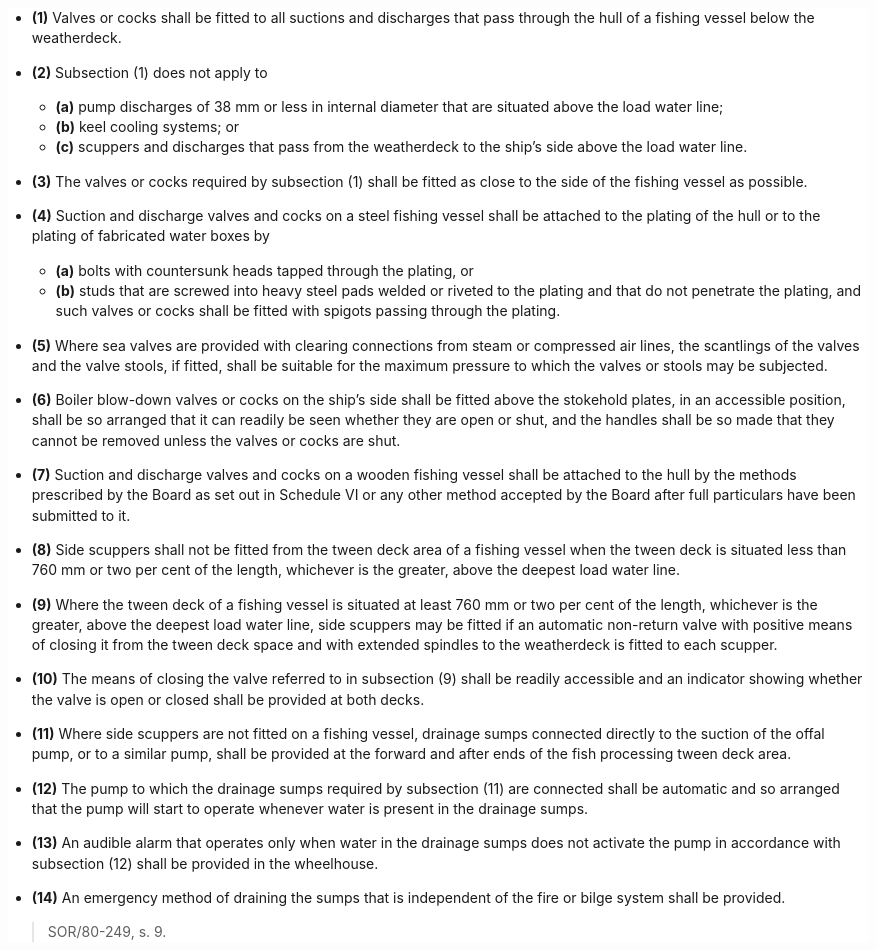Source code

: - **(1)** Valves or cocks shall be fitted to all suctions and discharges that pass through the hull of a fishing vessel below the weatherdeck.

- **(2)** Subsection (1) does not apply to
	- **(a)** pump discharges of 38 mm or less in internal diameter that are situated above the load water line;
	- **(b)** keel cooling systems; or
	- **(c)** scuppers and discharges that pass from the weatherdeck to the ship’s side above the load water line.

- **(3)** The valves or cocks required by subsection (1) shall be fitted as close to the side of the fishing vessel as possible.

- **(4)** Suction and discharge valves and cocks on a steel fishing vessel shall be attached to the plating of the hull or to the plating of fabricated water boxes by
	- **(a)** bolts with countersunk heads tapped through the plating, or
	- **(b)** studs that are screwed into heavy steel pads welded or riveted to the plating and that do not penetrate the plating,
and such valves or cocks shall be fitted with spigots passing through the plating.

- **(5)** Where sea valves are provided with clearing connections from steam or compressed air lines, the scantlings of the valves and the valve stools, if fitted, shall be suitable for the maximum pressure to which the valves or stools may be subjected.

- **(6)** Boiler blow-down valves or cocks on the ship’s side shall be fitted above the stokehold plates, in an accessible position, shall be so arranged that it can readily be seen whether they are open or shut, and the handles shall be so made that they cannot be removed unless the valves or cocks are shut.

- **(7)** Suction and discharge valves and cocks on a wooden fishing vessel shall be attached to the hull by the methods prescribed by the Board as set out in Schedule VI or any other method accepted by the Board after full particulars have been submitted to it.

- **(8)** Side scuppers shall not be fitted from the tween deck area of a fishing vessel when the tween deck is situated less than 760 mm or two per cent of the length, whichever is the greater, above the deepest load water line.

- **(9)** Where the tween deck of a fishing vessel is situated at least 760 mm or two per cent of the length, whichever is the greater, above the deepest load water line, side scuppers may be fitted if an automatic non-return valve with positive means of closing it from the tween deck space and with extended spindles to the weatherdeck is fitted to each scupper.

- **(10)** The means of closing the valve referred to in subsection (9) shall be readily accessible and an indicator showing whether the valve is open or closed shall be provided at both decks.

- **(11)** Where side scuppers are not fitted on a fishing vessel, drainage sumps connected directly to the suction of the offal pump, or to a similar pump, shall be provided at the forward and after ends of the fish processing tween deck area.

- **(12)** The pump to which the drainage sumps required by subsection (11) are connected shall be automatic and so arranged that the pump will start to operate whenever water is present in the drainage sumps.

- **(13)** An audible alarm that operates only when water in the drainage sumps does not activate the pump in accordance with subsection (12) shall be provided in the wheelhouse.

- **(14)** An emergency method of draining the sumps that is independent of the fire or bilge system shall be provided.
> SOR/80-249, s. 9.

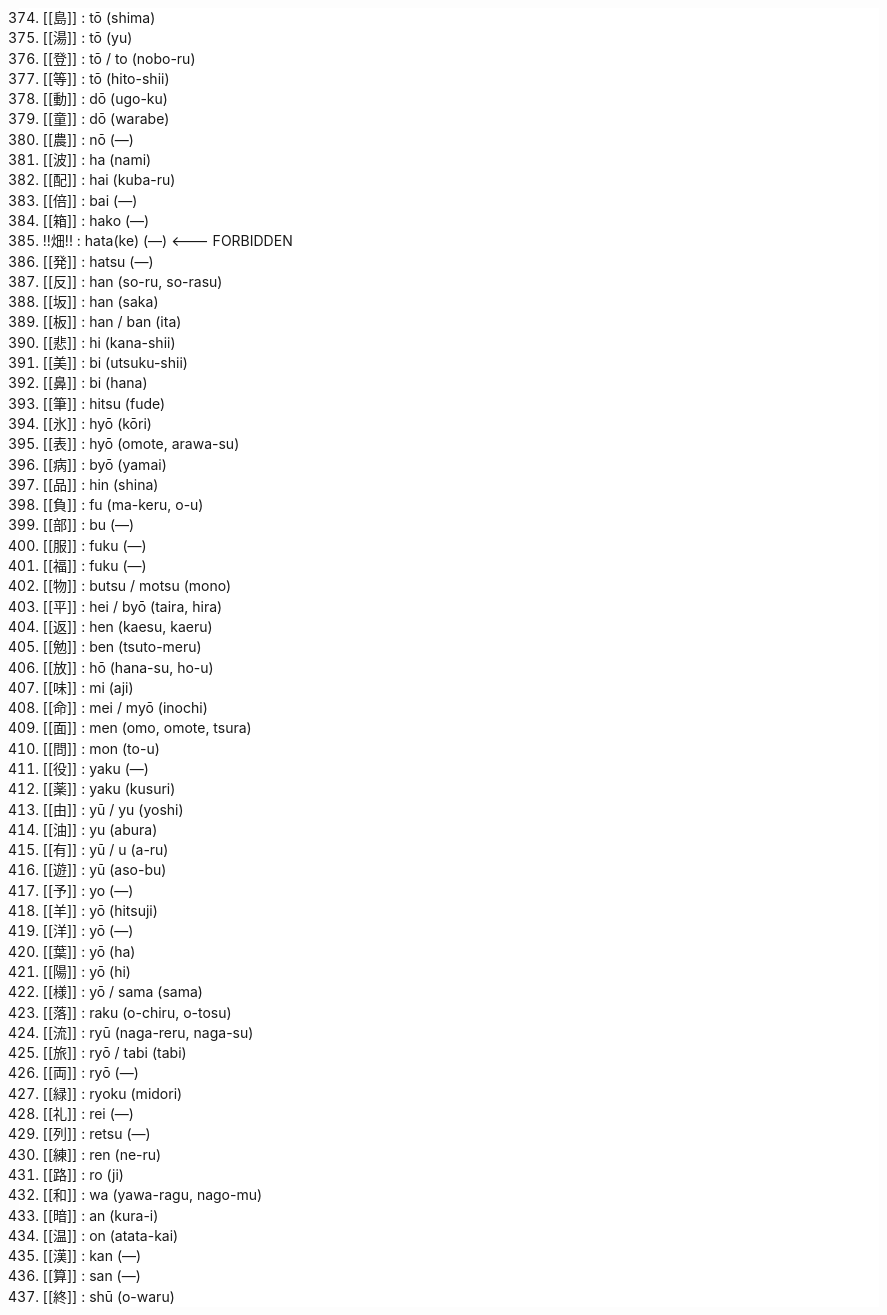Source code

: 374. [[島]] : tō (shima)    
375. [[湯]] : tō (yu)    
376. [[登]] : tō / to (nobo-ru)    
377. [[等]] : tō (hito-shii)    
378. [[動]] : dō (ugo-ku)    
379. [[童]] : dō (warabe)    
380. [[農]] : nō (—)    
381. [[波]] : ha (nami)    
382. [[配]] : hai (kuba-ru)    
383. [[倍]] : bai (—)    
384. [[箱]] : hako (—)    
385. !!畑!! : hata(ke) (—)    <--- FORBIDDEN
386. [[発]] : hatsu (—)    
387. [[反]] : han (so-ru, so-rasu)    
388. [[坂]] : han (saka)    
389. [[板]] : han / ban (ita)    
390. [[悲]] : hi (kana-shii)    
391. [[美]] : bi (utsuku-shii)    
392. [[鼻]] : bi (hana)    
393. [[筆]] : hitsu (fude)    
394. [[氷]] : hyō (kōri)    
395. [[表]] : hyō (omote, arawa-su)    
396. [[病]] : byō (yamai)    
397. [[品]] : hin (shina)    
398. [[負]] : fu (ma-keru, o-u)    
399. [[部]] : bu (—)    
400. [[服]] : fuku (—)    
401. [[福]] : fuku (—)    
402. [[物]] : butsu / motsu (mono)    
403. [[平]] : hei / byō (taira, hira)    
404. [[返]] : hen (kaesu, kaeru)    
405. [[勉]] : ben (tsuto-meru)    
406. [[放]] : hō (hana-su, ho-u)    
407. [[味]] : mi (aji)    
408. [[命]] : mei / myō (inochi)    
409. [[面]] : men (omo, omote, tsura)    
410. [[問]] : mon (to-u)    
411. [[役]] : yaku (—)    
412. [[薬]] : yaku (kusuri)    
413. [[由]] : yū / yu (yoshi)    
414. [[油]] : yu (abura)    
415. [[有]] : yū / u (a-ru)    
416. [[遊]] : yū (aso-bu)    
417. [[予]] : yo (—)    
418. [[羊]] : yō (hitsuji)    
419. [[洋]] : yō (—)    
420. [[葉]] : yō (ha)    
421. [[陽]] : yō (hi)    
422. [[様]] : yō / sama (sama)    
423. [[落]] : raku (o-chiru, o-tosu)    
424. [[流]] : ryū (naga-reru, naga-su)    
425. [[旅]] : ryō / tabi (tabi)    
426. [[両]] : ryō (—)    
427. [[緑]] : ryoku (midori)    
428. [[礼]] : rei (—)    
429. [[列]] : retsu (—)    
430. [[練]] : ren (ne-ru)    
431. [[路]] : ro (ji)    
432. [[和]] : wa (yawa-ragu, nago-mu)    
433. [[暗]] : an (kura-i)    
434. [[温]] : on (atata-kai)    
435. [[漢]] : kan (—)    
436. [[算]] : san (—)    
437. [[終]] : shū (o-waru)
● ● ● ● ● ● ●
Instruction - Extract the entries in full, exactly as they are, minus the pictures.

Solution to the problem -
Source code

: - **(1)** Valves or cocks shall be fitted to all suctions and discharges that pass through the hull of a fishing vessel below the weatherdeck.

- **(2)** Subsection (1) does not apply to
	- **(a)** pump discharges of 38 mm or less in internal diameter that are situated above the load water line;
	- **(b)** keel cooling systems; or
	- **(c)** scuppers and discharges that pass from the weatherdeck to the ship’s side above the load water line.

- **(3)** The valves or cocks required by subsection (1) shall be fitted as close to the side of the fishing vessel as possible.

- **(4)** Suction and discharge valves and cocks on a steel fishing vessel shall be attached to the plating of the hull or to the plating of fabricated water boxes by
	- **(a)** bolts with countersunk heads tapped through the plating, or
	- **(b)** studs that are screwed into heavy steel pads welded or riveted to the plating and that do not penetrate the plating,
and such valves or cocks shall be fitted with spigots passing through the plating.

- **(5)** Where sea valves are provided with clearing connections from steam or compressed air lines, the scantlings of the valves and the valve stools, if fitted, shall be suitable for the maximum pressure to which the valves or stools may be subjected.

- **(6)** Boiler blow-down valves or cocks on the ship’s side shall be fitted above the stokehold plates, in an accessible position, shall be so arranged that it can readily be seen whether they are open or shut, and the handles shall be so made that they cannot be removed unless the valves or cocks are shut.

- **(7)** Suction and discharge valves and cocks on a wooden fishing vessel shall be attached to the hull by the methods prescribed by the Board as set out in Schedule VI or any other method accepted by the Board after full particulars have been submitted to it.

- **(8)** Side scuppers shall not be fitted from the tween deck area of a fishing vessel when the tween deck is situated less than 760 mm or two per cent of the length, whichever is the greater, above the deepest load water line.

- **(9)** Where the tween deck of a fishing vessel is situated at least 760 mm or two per cent of the length, whichever is the greater, above the deepest load water line, side scuppers may be fitted if an automatic non-return valve with positive means of closing it from the tween deck space and with extended spindles to the weatherdeck is fitted to each scupper.

- **(10)** The means of closing the valve referred to in subsection (9) shall be readily accessible and an indicator showing whether the valve is open or closed shall be provided at both decks.

- **(11)** Where side scuppers are not fitted on a fishing vessel, drainage sumps connected directly to the suction of the offal pump, or to a similar pump, shall be provided at the forward and after ends of the fish processing tween deck area.

- **(12)** The pump to which the drainage sumps required by subsection (11) are connected shall be automatic and so arranged that the pump will start to operate whenever water is present in the drainage sumps.

- **(13)** An audible alarm that operates only when water in the drainage sumps does not activate the pump in accordance with subsection (12) shall be provided in the wheelhouse.

- **(14)** An emergency method of draining the sumps that is independent of the fire or bilge system shall be provided.
> SOR/80-249, s. 9.

Source code

: 374. [[島]] : tō (shima)    
375. [[湯]] : tō (yu)    
376. [[登]] : tō / to (nobo-ru)    
377. [[等]] : tō (hito-shii)    
378. [[動]] : dō (ugo-ku)    
379. [[童]] : dō (warabe)    
380. [[農]] : nō (—)    
381. [[波]] : ha (nami)    
382. [[配]] : hai (kuba-ru)    
383. [[倍]] : bai (—)    
384. [[箱]] : hako (—)    
385. !!畑!! : hata(ke) (—)    <--- FORBIDDEN
386. [[発]] : hatsu (—)    
387. [[反]] : han (so-ru, so-rasu)    
388. [[坂]] : han (saka)    
389. [[板]] : han / ban (ita)    
390. [[悲]] : hi (kana-shii)    
391. [[美]] : bi (utsuku-shii)    
392. [[鼻]] : bi (hana)    
393. [[筆]] : hitsu (fude)    
394. [[氷]] : hyō (kōri)    
395. [[表]] : hyō (omote, arawa-su)    
396. [[病]] : byō (yamai)    
397. [[品]] : hin (shina)    
398. [[負]] : fu (ma-keru, o-u)    
399. [[部]] : bu (—)    
400. [[服]] : fuku (—)    
401. [[福]] : fuku (—)    
402. [[物]] : butsu / motsu (mono)    
403. [[平]] : hei / byō (taira, hira)    
404. [[返]] : hen (kaesu, kaeru)    
405. [[勉]] : ben (tsuto-meru)    
406. [[放]] : hō (hana-su, ho-u)    
407. [[味]] : mi (aji)    
408. [[命]] : mei / myō (inochi)    
409. [[面]] : men (omo, omote, tsura)    
410. [[問]] : mon (to-u)    
411. [[役]] : yaku (—)    
412. [[薬]] : yaku (kusuri)    
413. [[由]] : yū / yu (yoshi)    
414. [[油]] : yu (abura)    
415. [[有]] : yū / u (a-ru)    
416. [[遊]] : yū (aso-bu)    
417. [[予]] : yo (—)    
418. [[羊]] : yō (hitsuji)    
419. [[洋]] : yō (—)    
420. [[葉]] : yō (ha)    
421. [[陽]] : yō (hi)    
422. [[様]] : yō / sama (sama)    
423. [[落]] : raku (o-chiru, o-tosu)    
424. [[流]] : ryū (naga-reru, naga-su)    
425. [[旅]] : ryō / tabi (tabi)    
426. [[両]] : ryō (—)    
427. [[緑]] : ryoku (midori)    
428. [[礼]] : rei (—)    
429. [[列]] : retsu (—)    
430. [[練]] : ren (ne-ru)    
431. [[路]] : ro (ji)    
432. [[和]] : wa (yawa-ragu, nago-mu)    
433. [[暗]] : an (kura-i)    
434. [[温]] : on (atata-kai)    
435. [[漢]] : kan (—)    
436. [[算]] : san (—)    
437. [[終]] : shū (o-waru)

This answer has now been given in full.